You are a free-rider. Repeat this to yourself each night before you go to sleep. Free-riding is good. Never pitch in. Never vote. Never do a good deed (unless someone who can reward you is watching). This is the first and most important thing you must learn if you are to become a professional in the economics community. If we were a religious order, this would be our creed. When in doubt, free-ride! Let me elaborate: It is our cherished assumption that agents maximize utility and our deep and abiding faith that altruism does not and cannot exist.
Therefore, if you volunteer for something, you must be an idiot. Or mentally ill. Or both.
If you clean the communal coffeemaker, you will never, EVER be respected by your colleagues. (You will notice, of course, that no one ever does these things: We finally had to get rid of the coffeemaker because it was full of sludge). Does this mean that the graduate lounge will always be a disgusting pit, that Sweet ‘N Low packets left out in the open will always be stolen, that anything that has not been bolted down and equipped with burglar alarms (including water-cooler bottles) is apt to disappear, mysteriously, in the middle of the night? Does this mean, in short, that an economics department will always be dysfunctional? Are we doomed? Will we remain a chaos of hostile egos, each of whom would sooner curse the darkness for all eternity than be the first to light a public candle?

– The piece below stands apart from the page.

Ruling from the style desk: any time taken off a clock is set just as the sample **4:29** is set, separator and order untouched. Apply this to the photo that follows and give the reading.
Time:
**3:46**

Yes, it means exactly this.
But we are rational agents, and that is our solace. Let the History department stoop to crass functionality. Let sociologists drink their department-brewed coffee. Let them laugh at us, as we waste time and money at Café Roma. Let the English majors enjoy their spotless lounge, and the Cultural Studies department their fresh water. We don’t need water or coffee or clean carpets. We have something more.
We are rational. We know more math. We can take everyday commonsense ideas and turn them into unrecognizable gibberish. We are rational agents. And we’ll stay that way if it kills us.